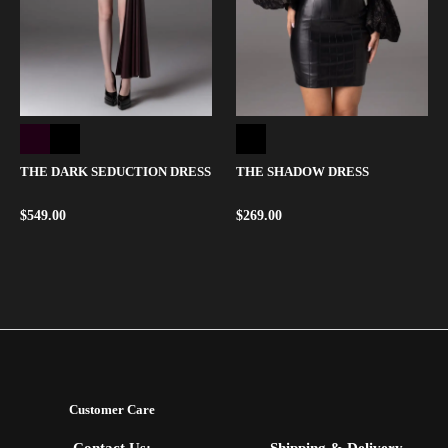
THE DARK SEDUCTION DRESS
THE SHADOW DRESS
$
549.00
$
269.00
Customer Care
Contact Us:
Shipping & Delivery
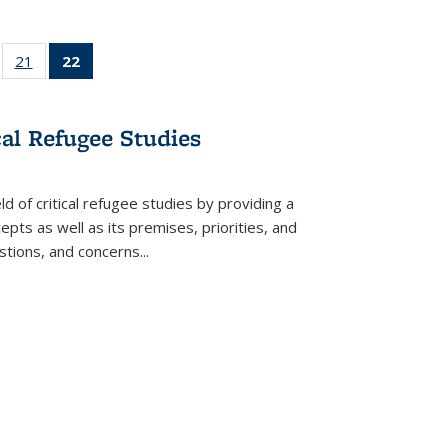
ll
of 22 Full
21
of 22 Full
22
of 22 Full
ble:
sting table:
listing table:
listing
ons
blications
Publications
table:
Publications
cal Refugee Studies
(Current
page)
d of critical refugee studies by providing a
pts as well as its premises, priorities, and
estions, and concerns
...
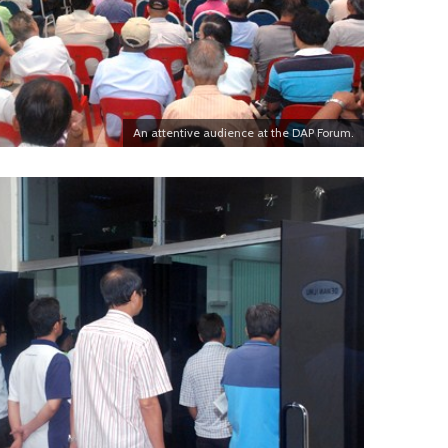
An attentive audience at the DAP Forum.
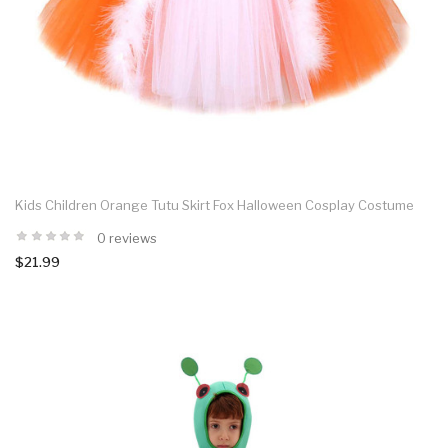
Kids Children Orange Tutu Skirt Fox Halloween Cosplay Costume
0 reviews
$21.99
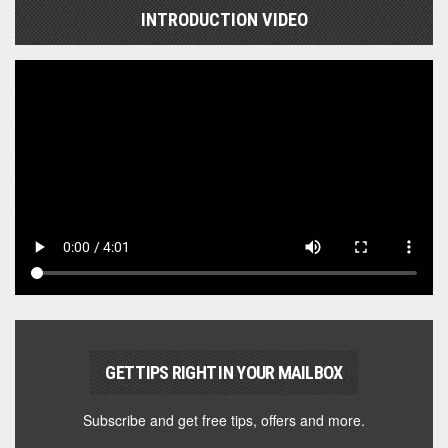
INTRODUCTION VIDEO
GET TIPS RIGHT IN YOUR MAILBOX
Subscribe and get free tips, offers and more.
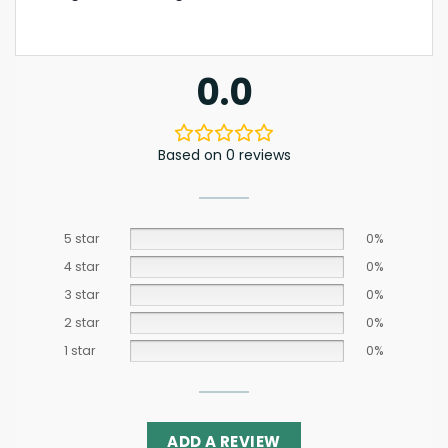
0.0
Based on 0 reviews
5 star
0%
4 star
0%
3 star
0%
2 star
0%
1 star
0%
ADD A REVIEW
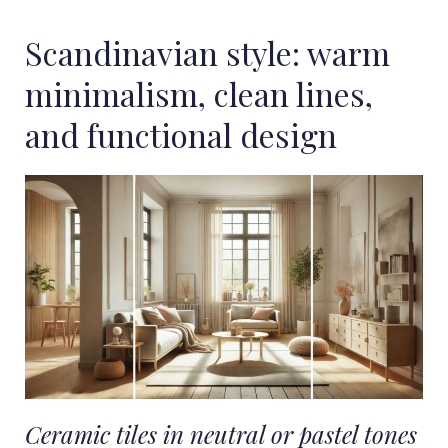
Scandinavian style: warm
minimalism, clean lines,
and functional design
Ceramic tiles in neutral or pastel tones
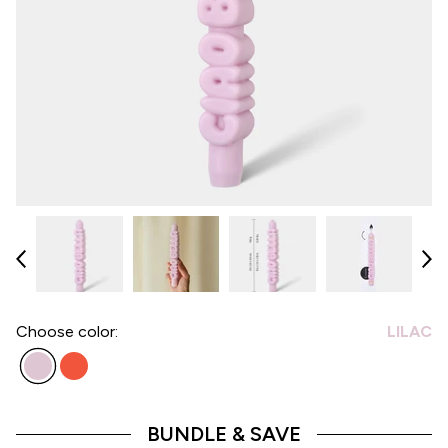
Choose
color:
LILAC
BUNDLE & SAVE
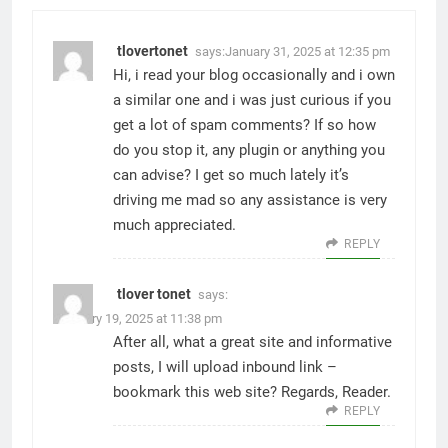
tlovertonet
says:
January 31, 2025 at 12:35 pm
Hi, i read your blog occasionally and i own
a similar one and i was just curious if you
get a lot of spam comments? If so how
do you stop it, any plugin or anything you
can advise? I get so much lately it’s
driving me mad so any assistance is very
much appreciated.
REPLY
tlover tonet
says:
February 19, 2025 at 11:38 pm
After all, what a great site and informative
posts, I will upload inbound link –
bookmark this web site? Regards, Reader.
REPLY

-------------------------

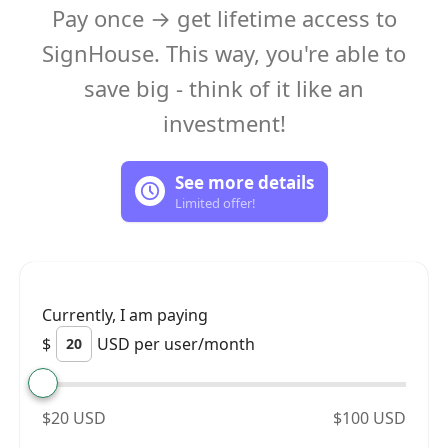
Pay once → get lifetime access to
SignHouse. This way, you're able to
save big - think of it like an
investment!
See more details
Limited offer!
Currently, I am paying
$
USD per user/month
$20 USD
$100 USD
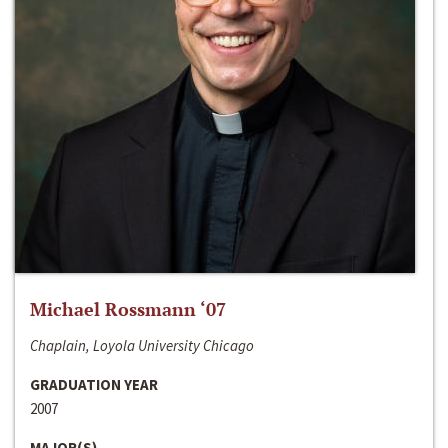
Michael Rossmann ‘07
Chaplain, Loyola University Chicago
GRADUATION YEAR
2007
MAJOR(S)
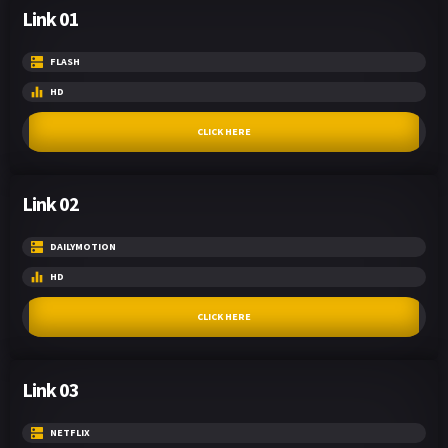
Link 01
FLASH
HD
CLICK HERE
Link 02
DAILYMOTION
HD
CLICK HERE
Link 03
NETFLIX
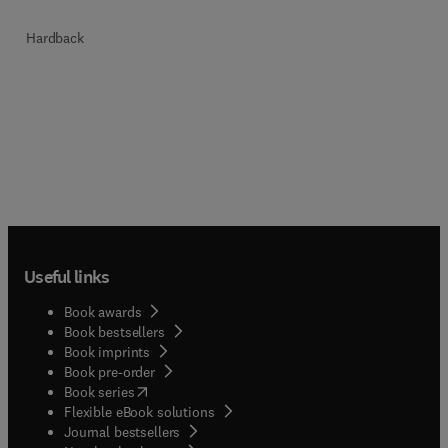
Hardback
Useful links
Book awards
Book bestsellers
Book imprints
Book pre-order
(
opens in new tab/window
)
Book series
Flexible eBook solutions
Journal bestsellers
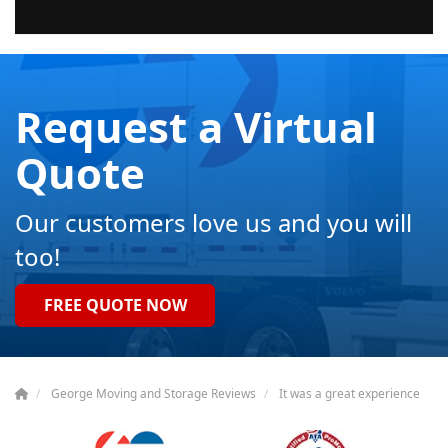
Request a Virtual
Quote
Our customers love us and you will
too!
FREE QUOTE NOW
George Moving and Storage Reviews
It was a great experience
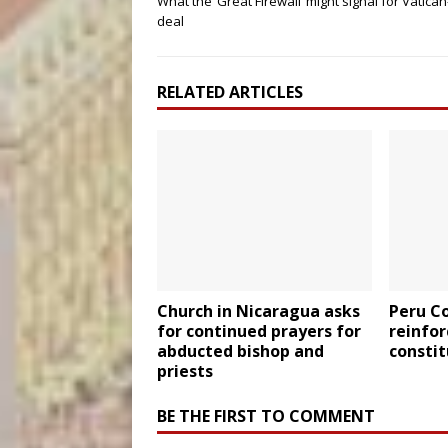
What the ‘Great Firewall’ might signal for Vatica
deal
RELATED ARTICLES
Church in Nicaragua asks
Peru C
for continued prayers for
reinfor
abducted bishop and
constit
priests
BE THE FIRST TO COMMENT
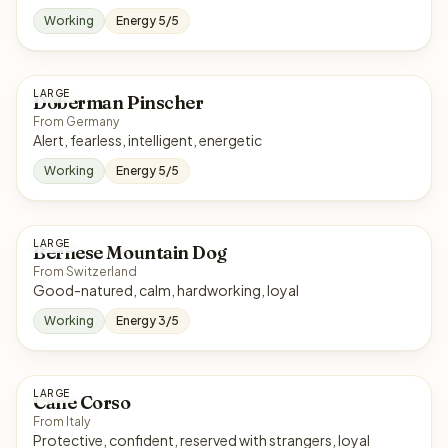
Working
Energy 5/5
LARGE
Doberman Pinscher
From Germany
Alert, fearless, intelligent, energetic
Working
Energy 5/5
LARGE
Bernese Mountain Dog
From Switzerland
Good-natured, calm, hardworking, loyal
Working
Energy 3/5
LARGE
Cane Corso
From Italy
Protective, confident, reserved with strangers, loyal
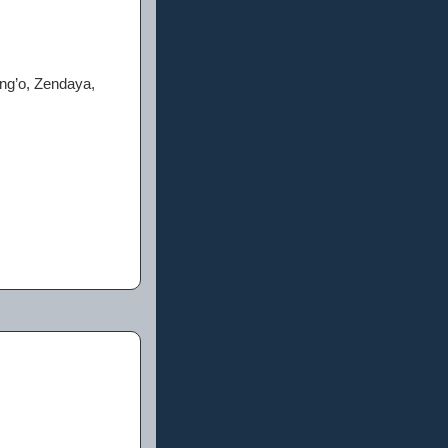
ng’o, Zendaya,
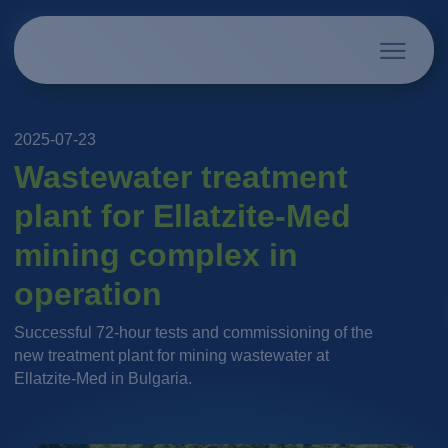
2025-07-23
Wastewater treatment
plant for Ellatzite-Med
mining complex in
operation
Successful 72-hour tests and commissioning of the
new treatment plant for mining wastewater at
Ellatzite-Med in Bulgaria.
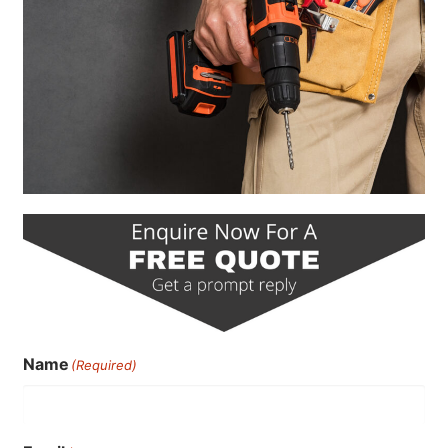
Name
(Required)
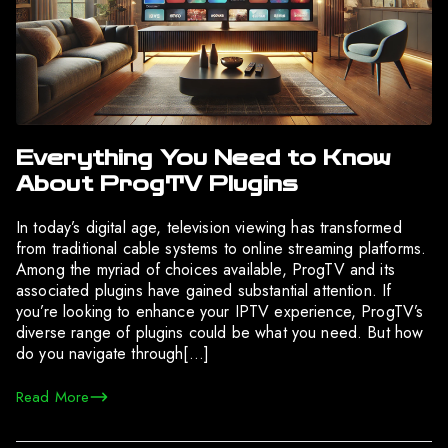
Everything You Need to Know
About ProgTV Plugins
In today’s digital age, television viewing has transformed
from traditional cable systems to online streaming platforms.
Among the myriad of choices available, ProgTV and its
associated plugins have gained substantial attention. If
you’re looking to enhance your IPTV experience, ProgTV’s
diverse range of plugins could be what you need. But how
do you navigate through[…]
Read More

-------------------------

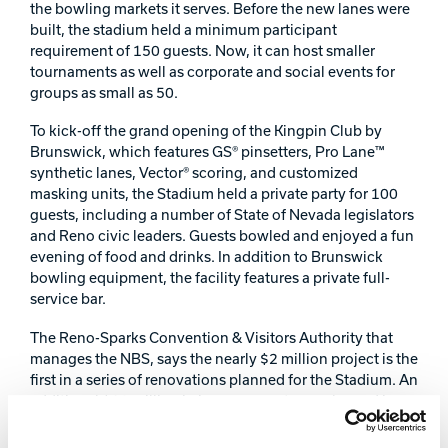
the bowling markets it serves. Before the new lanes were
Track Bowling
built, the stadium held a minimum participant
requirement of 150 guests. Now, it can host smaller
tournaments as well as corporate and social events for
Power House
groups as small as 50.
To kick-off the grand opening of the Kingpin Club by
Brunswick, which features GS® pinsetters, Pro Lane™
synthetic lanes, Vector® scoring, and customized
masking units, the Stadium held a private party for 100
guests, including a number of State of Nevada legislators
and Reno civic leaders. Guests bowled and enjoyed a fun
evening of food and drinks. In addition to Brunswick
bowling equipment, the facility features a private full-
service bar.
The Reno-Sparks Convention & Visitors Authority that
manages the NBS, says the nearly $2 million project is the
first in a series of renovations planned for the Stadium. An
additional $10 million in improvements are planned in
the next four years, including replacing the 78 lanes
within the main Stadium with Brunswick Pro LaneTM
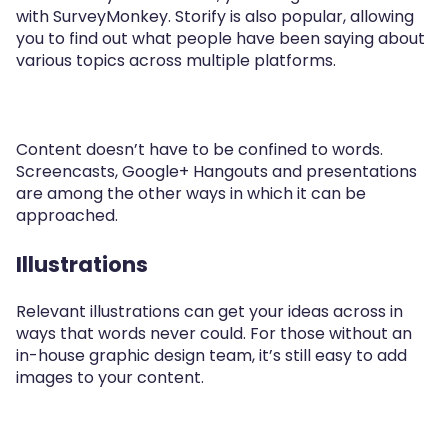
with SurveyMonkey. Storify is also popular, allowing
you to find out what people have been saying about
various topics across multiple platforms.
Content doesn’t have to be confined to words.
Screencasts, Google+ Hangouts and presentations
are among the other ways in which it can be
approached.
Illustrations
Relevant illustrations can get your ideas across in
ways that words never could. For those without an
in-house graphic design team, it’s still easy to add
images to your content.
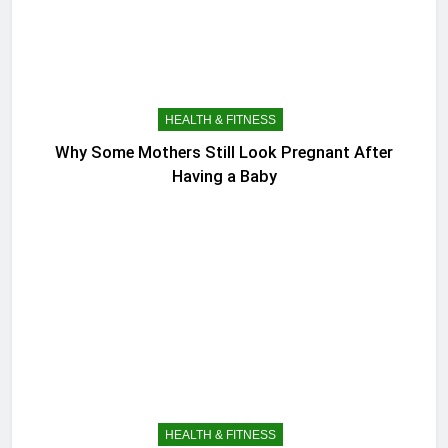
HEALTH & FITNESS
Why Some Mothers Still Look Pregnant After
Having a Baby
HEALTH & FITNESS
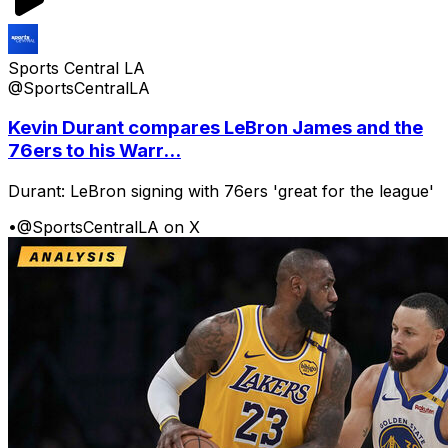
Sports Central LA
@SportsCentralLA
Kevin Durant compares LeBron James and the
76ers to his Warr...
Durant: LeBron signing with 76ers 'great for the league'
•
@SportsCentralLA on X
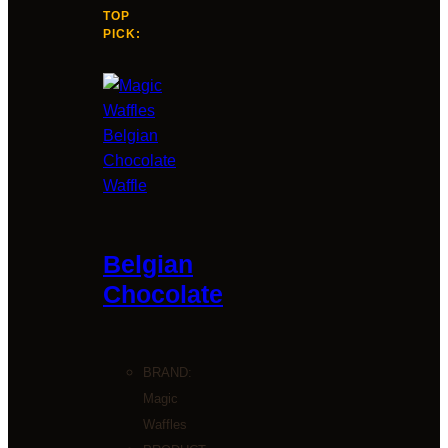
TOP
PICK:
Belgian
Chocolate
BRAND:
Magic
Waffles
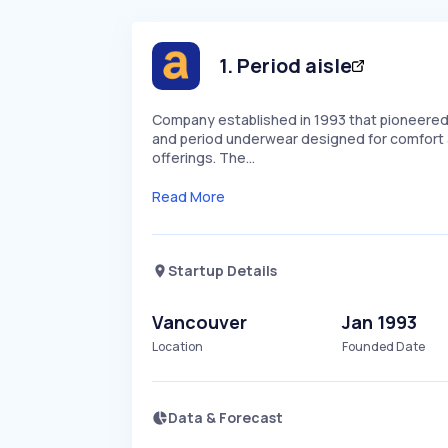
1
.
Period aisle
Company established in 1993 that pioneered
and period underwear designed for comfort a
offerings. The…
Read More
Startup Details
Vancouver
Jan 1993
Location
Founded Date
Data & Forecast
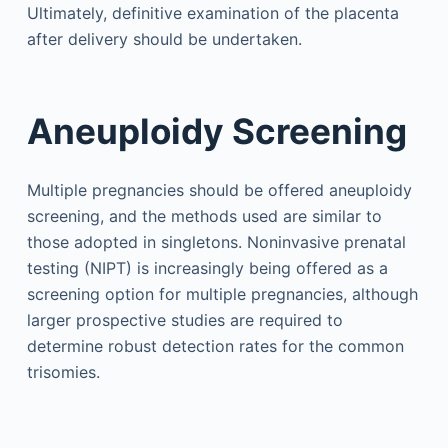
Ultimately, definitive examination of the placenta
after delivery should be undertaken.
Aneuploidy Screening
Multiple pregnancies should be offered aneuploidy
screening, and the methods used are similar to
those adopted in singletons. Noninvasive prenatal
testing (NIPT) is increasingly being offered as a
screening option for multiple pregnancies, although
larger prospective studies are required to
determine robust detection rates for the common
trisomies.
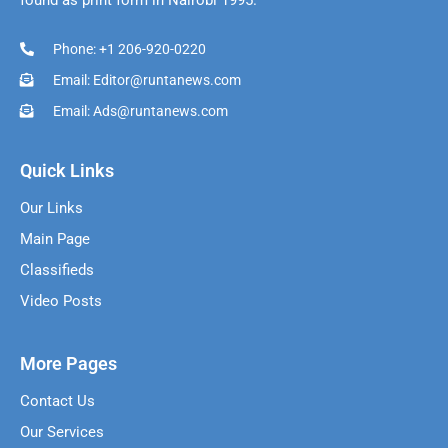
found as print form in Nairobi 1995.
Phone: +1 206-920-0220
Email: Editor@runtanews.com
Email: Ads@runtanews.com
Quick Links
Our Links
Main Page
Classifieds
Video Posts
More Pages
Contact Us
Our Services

-------------------------

_Exercise objective_
The lines that contain the word "will" are wanted; copy each of them from the records.

_Output of the exercise_
posts, I will upload inbound link –
Our customers love us and you will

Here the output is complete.